Bei Polizei, Feuerwehr und lokalem Stromversorger Enercity liefen die Telefondrähte heiß (sie funktionierten im Gegensatz zu Privathaushalten dank Notstromversorgung), die Handy-Netze waren überlastet. Glück im Unglück: Von den für die Nacht vorhergesagten schweren Unwettern blieb die Landeshauptstadt verschont. Und auch die Autofahrer tasteten sich mangels funktionierender Ampeln vorsichtig an die großen Kreuzungen heran. So konnten sich die rund 350 eingesetzten Helfer von Feuerwehr und Rettungsdiensten darauf konzentrieren, Pflegeheime mit Notstromaggregaten zu versorgen, da etwa Geräte zur Beatmung nur kurze Zeit mit Akkus betrieben werden können. Knapp ein Dutzend Menschen wurden aus steckengebliebenen Aufzügen befreit. Immer wieder flackerte gespenstisch das Blaulicht durch die dunklen Straßen, zahlreiche Brandmelder waren durch den Spannungsimpuls aktiviert worden - oder gaben Fehlermeldungen.

An der Medizinischen Hochschule Hannover gab es zwar am zentralen Versorgungsgebäude Rauchwolken, aber es war kein Brand, sondern die Abgase der riesigen Notstromaggregate. Die sprangen beim Stromausfall binnen einer Minute an und versorgten mit ihren sechs Megawatt (entspricht über 8000 PS) den Gebäudekomplex der größten norddeutschen Klinik mit an diesem Abend 1445 Patienten. "Gott sei Dank", so Klinik-Sprecher Stefan Zorn, fand im Moment des Stromausfalls keine Operation im wichtigsten deutschen Transplantationszentrum statt.

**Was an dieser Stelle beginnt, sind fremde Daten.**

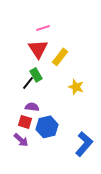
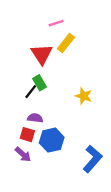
pink line: (43, 28) -> (56, 23), moved
yellow rectangle: (60, 57) -> (66, 43), moved

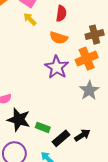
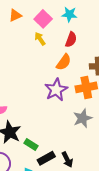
orange semicircle: (59, 38) -> (64, 62), turned -84
black arrow: (82, 135) -> (67, 159), turned 84

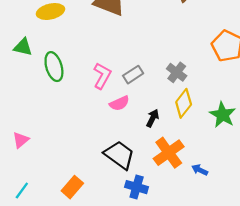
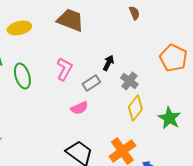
pink L-shape: (102, 76) -> (64, 69), moved
black arrow: (153, 118) -> (108, 63), moved

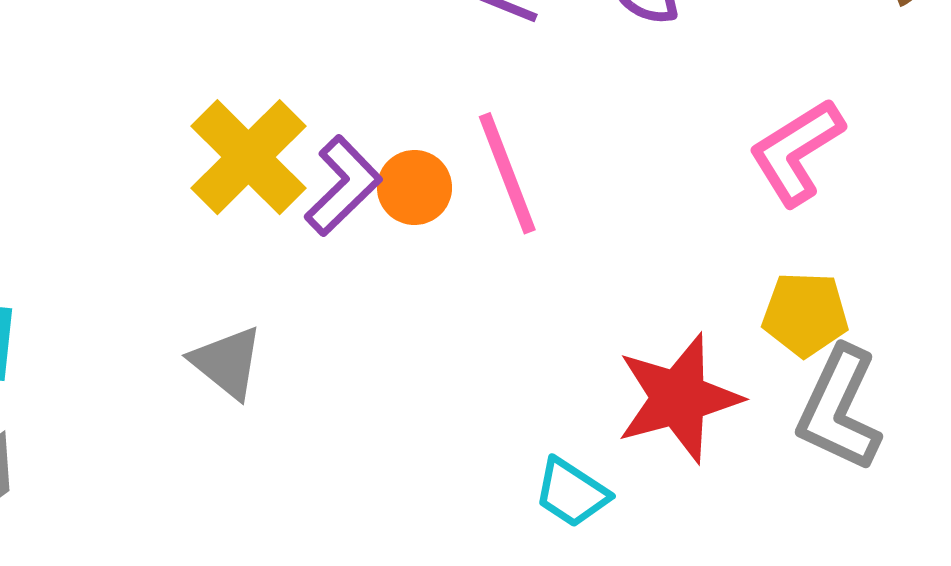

Und auf den Intensivstationen sind alle lebenswichtigen Geräte mit einem Akku versehen, der zuverlässig die Zeit überbrückt, bis die Schiffsdieseln ähnelnden Notstromaggregate hochgefahren sind. Auch die Computer der Kliniken sind heutzutage mit Notprogrammen ausgestattet, die die Systeme vor einem unkontrollierten Absturz schützen. "Gott sei Dank", sagte auch Udo Iwannek von der Üstra, dem hannoverschen Nahverkehrsunternehmen: "Keine einzige U-Bahn blieb in den Tunneln stecken." Auch die Notbeleuchtung in den unterirdischen Stationen habe funktioniert, und die Aufzüge seien so programmiert, dass sie mit Notstrom noch zur nächstgelegenen Etage fahren und automatisch die Türen öffnen.

Für Kinobesucher gab es Gutscheine, für Taxifahrer war der Stromausfall ein kleines Konjunkturprogramm. Wer früh ins Bett gegangen war, bekam vom Stromausfall nur mit, dass am nächsten Morgen der elektrische Wecker verrücktspielte oder auch das Display des Küchenherds blinkte. Wer dagegen noch wach war und auf die Straße ging, der sah hinter zahllosen Fenstern das flackernde Licht von Kerzen, in den Lokalen Kellner, die wieder den kleinen Schreibblock benutzten, um mit den Gästen abzurechnen. Vor dem Zaza, einer angesagten Diskothek in der Innenstadt, standen die jungen Leute, und die Meinungen waren geteilt. "Voll unheimlich", fand die 22-jährige Franziska die Situation, aber eine Hundebesitzerin konnte dem Blackout auch gute Seiten abgewinnen: "Ich finde, dass es in der heutigen Zeit an Stille und Dunkelheit fehlt."

Der Energieversorger drückte sein Bedauern aus für die "Großstörung" und versprach, man werde alles tun, um die Ursachen für den Blackout zu finden. Mit Beginn der Frühschicht liefen die Bänder wieder rund im Volkswagenwerk für Nutzfahrzeuge, beim Reifenhersteller Continental kratzten sie da noch erkaltete Gummimasse aus den Maschinen. Die Stadtwerke richten sich auf eine langwierige Ursachensuche ein. Es könne bis zu 20 Tage dauern, bis der Auslöser für die Doppel-Panne in einer Umspannstation und einem Kraftwerk ermittelt sei, teilte ein Sprecher der Stadtwerke am Freitag mit.